第2話 私の仕事

日比谷さんが病室を出てから、私と滝川さんは二人きりになった。とはいえ、この病室は共同だからあと三人は入院しているから正確には二人きりではないけれど、周りが静かなせいで余計に緊張する。


外の木の葉が揺れて強い風で舞い上がっていく砂は学校の校庭を思い出させた。大きな時計は置かれていなくて、ベッドの脇にある小さな棚の上に四角い水色の電波時計が着々と時間を進めていた。


春になったばかりであれど花粉が鼻をくすぐって痒い。晴れ晴れとしている空に乾燥した空気が桜の花が咲くのを待っている。足首を歩く風が冷たくて肌寒かった。


「あの、僕の小説が気になっているって聞いたんですけど…。」

と、滝川さんが沈黙に耐え兼ねて口を開いた。


「えと、日比谷さんが小説を書いてるって教えてくれて。それで、その、どんな小説を書いてるんですか。…あ。」

滝川さんに質問されて咄嗟に頭に浮かんだことを答えたが、日比谷さんにも教えていないという小説の内容を初対面で聞いてしまった。変な質問をしてしまい、気まづくなるかと思って焦って何か理由を付けて立ち去ろうとした矢先、滝川さんがまた話し出した。


「どんな、か。そうですね、日記と手紙が合わさった感じです。僕もこんな小説を書くのは初めてで、なんて説明したらいいか分からないです。あ、でも見せたりはしないですよ、恥ずかしいですし。」

と言うと、開きっぱなしだったノートパソコンをパタリと閉じた。


「それより鈴木さんの話が聞きたいです。僕も少しは小説の内容教えたんだから鈴木さんも何か教えてください。怪我をする前はどんな仕事してたんですか?」

半ば強引に話を変えながら興味津々に前のめりで聞いてきた。


「私は、怪我をする前は会社で働らいていました。色んな経験が出来てすごく楽しかったですよ。やっぱり社会に出るのって大変でした。」

当たり障りなく苦笑いで答えた。人に嘘を付くと心臓をぐりぐりと握り潰されるような感覚になって苦しい。そんな私を他所に容赦なく滝川さんは質問を加えてきた。


「どんなですか。気になります。」

滝川さんの持っているボールペンの先がメモ帳に文字を書くのをまだかまだかと高揚していた。けれど、昔から友達が少なく嘘をつき慣れていないから息を吸うごとに肺に言葉が詰まって更に表情を曇らせた私はなるべく穏便に気まづくならないようにと俯いて少し高めの声で笑った。


「それが…人に言えるような仕事ではなくて。」

漠然としつつもその答えから何かを悟ったのか、滝川さんはじっと見つめて様子を伺いそれ以上仕事について聞いてくることはなかった。


私の仕事は、人に言えるような仕事ではない。

なぜなら、私は人に紛れた死神だから。

私の仕事、それは、「人の寿命の終わりを決める仕事」。つまり、「人を殺す仕事」。


そして私は、今年中に滝川さんの寿命の終わりを決めなければならない。


滝川さんはきっと自分の終わりが近いことを知っている。小説として書いているものは遺書だ。なぜ遺書か分かるのかというと、数年前に終わりを告げた人にどこか似ていたからだ。

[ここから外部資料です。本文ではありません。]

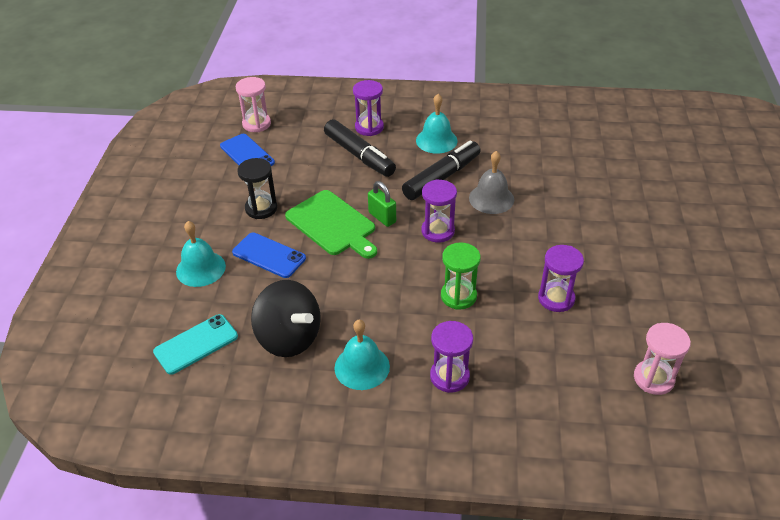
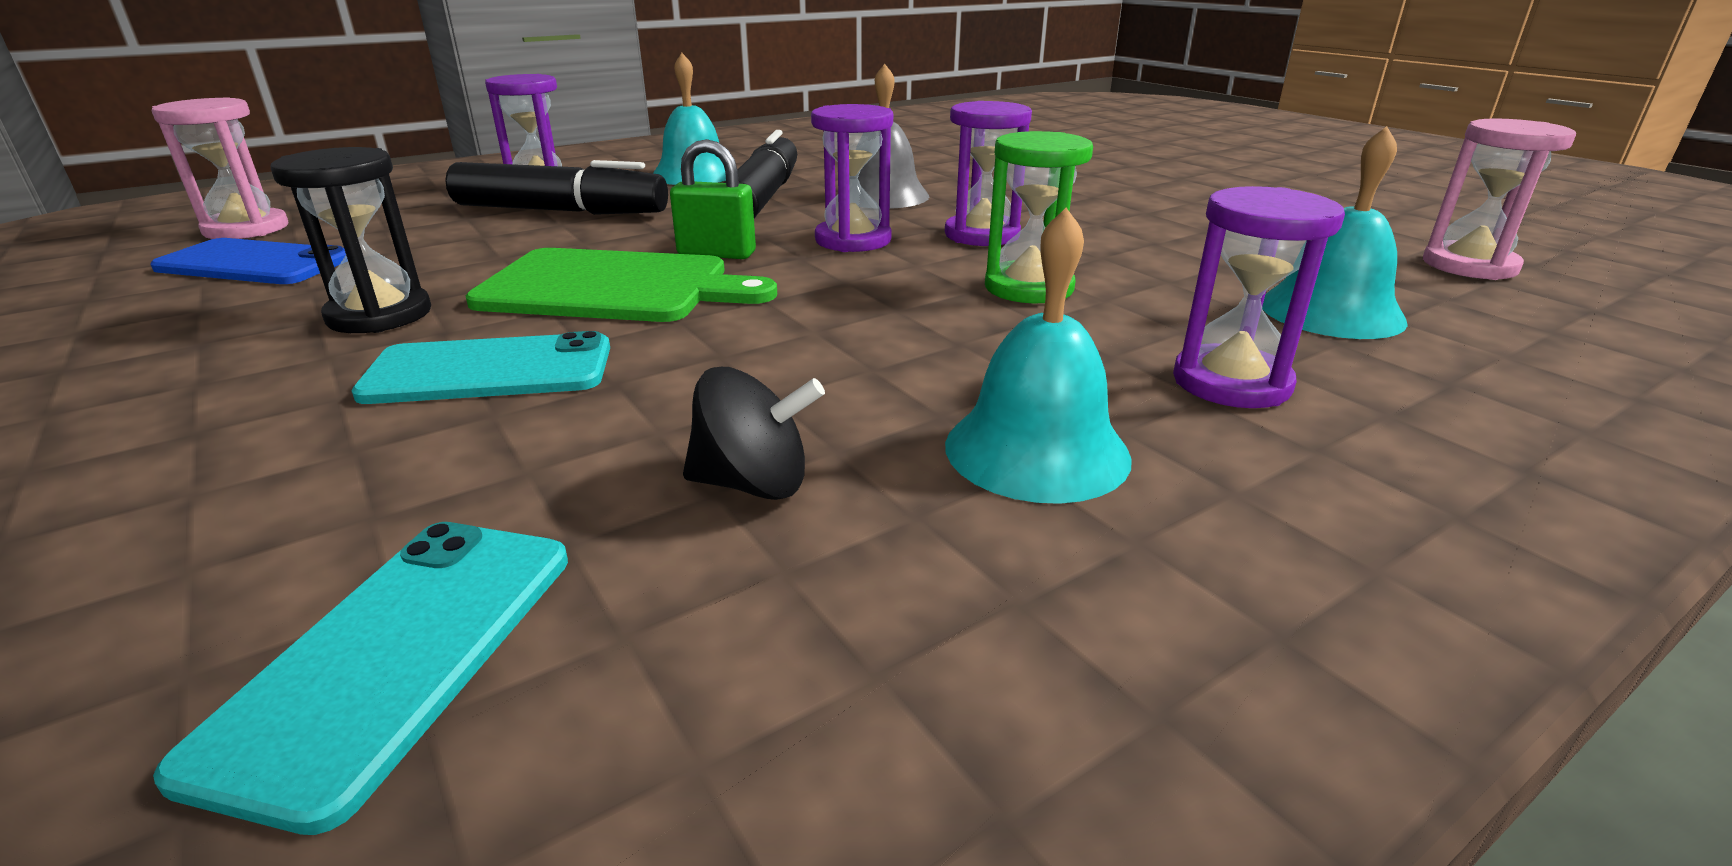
camera: 40 degrees left, 15 degrees down
(201, 268) = (252, 465): turquoise bell -> turquoise bell (1331, 311)
(269, 255) = (490, 370): blue phone -> turquoise phone
(289, 338) = (753, 484): black spinning top -> black spinning top, size x0.53
(556, 298) = (1175, 244): purple hourglass -> purple hourglass (982, 235)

数年前に私に終わりを告げられた老人は言っていた。「自分の限界がふと見えてくるときがあって、それからというものやけに涙脆くなった」と。そして、ふと終わりを感じることが多くなるにつれて家族のことや今までのことを振り返るようになったらしい。その老人は何かを成し遂げたかったことよりも心配事で頭がいっぱいになったそうだ。


だから時間がある度に少しずつ、心配事と対処法を書き連ねてノートブックを埋めていたのだそうだ。

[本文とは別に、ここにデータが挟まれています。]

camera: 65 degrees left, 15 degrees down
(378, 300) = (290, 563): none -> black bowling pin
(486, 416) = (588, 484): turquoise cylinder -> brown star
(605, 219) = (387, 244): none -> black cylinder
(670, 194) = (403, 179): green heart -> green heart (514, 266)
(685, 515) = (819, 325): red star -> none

最後の1ページまで書き終えたとき、老人はため息一つつかずに私に言った。


「思い残すことはもう無い」と。


「本当に無いのか」聞き返したがぶれることはなく、そのまま終わりを告げることになった。


その人のお葬式には老若男女の長蛇の列が出来たそうだ。皆、ハンカチを濡らし、思い思いに悲しみにふけりながら帰っていく背中は老人が沢山の人に愛されていたことを語っていた。


滝川さんがパソコンのキーボードを打っている時の姿は心配事を書きとめているときの老人の姿を写し取るようにそっくりだったのだ。悲しみにくれながらもどこか前を向いている。


滝川さんの袖口の内側は口を噤むように密かに涙で濡れていた。


窓の外に見える木々の先にうっすらと覗く水平線は悲しく月の満ち欠けを映しては眼鏡のレンズに水滴を隠れるように零すのだった。